**ACTIVITY**
Retype, without changes, every line from the line that contains "одобри транспарант" through the final line of the records. Exclude pictures.

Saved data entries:
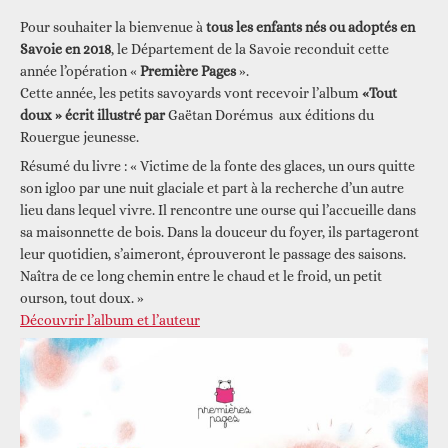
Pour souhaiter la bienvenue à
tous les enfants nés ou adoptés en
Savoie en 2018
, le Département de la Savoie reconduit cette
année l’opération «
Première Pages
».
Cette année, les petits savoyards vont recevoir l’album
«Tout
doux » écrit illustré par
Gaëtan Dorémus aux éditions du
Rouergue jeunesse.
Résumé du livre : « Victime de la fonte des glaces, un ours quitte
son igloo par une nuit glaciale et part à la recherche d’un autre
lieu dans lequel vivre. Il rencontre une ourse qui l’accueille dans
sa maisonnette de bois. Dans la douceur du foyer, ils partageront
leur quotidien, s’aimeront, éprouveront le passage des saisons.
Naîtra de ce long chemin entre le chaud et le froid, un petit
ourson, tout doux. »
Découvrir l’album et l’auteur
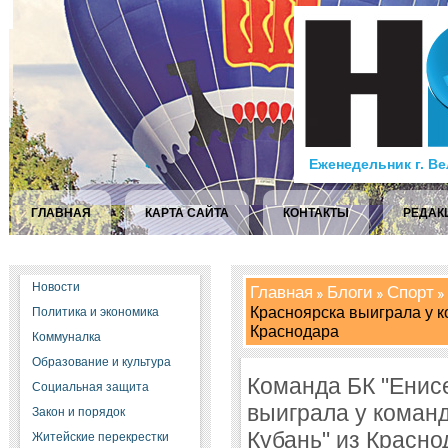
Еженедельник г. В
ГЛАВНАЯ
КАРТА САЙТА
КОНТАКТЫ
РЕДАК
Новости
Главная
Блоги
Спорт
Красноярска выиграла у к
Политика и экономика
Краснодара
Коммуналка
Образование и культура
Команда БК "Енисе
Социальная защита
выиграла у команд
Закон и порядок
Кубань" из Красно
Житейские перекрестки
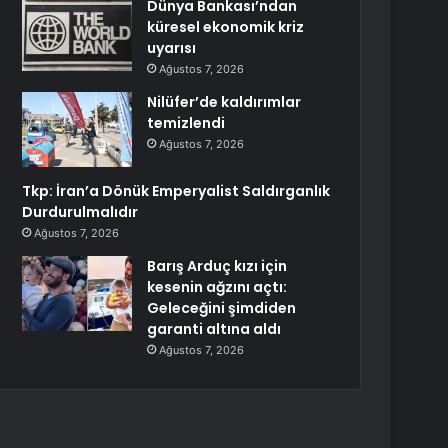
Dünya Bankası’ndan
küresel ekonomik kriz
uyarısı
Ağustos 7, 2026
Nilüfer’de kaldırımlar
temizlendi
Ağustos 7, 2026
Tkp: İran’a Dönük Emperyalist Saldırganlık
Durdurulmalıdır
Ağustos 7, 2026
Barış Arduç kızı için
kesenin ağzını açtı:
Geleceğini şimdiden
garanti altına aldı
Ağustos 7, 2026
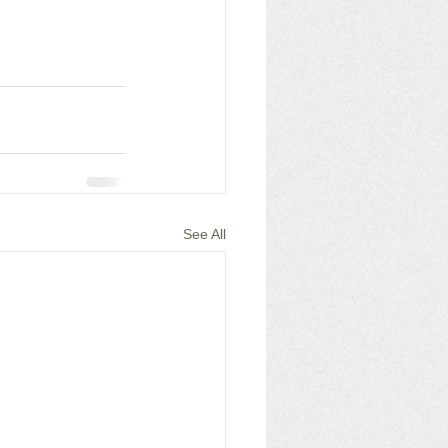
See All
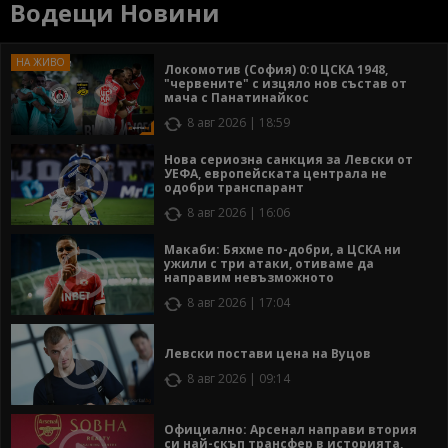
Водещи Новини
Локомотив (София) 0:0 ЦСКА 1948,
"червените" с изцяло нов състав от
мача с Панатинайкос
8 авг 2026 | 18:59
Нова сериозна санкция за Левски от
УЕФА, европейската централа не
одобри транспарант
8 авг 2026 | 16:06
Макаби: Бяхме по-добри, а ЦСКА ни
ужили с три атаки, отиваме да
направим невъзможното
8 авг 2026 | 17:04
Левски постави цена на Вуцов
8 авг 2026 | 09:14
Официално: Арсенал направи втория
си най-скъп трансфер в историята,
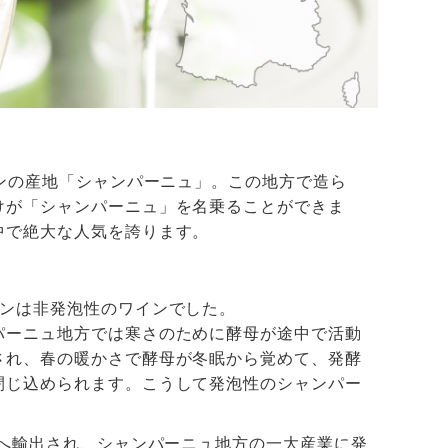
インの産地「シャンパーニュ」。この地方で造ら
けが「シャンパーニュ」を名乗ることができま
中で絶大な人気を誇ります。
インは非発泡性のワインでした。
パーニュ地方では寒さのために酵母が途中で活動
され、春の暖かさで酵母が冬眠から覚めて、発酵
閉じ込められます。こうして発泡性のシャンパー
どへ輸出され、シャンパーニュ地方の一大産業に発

**TASK ANSWER**
одобри транспарант
8 авг 2026 | 16:06
Макаби: Бяхме по-добри, а ЦСКА ни
ужили с три атаки, отиваме да
направим невъзможното
8 авг 2026 | 17:04
Левски постави цена на Вуцов
8 авг 2026 | 09:14
Официално: Арсенал направи втория
си най-скъп трансфер в историята,
インの産地「シャンパーニュ」。この地方で造ら
けが「シャンパーニュ」を名乗ることができま
中で絶大な人気を誇ります。
インは非発泡性のワインでした。
パーニュ地方では寒さのために酵母が途中で活動
され、春の暖かさで酵母が冬眠から覚めて、発酵
閉じ込められます。こうして発泡性のシャンパー
どへ輸出され、シャンパーニュ地方の一大産業に発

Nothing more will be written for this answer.